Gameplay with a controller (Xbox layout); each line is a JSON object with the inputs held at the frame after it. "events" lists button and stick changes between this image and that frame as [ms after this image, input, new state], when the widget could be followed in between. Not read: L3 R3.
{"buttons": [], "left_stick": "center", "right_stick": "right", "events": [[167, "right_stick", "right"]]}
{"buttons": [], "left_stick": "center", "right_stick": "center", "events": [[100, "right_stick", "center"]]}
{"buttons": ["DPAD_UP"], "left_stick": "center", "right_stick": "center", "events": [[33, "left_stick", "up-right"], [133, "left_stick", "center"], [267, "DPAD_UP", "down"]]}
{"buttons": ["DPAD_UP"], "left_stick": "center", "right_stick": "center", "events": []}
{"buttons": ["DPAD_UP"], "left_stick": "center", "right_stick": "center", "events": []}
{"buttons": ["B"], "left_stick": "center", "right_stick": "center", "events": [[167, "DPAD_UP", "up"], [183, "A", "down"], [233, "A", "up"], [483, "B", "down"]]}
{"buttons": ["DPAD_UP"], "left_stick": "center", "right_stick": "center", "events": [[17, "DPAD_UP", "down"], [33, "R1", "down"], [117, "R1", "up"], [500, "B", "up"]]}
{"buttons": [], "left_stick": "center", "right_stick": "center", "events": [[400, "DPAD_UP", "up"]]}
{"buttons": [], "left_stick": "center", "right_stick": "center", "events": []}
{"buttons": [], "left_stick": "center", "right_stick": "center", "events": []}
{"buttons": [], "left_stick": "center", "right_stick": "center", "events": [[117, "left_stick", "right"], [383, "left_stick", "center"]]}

▶ PROBLEM: Using the records given above, list every line that includes the word "down".

▶ ANSWER TO THE EXERCISE:
{"buttons": ["DPAD_UP"], "left_stick": "center", "right_stick": "center", "events": [[33, "left_stick", "up-right"], [133, "left_stick", "center"], [267, "DPAD_UP", "down"]]}
{"buttons": ["B"], "left_stick": "center", "right_stick": "center", "events": [[167, "DPAD_UP", "up"], [183, "A", "down"], [233, "A", "up"], [483, "B", "down"]]}
{"buttons": ["DPAD_UP"], "left_stick": "center", "right_stick": "center", "events": [[17, "DPAD_UP", "down"], [33, "R1", "down"], [117, "R1", "up"], [500, "B", "up"]]}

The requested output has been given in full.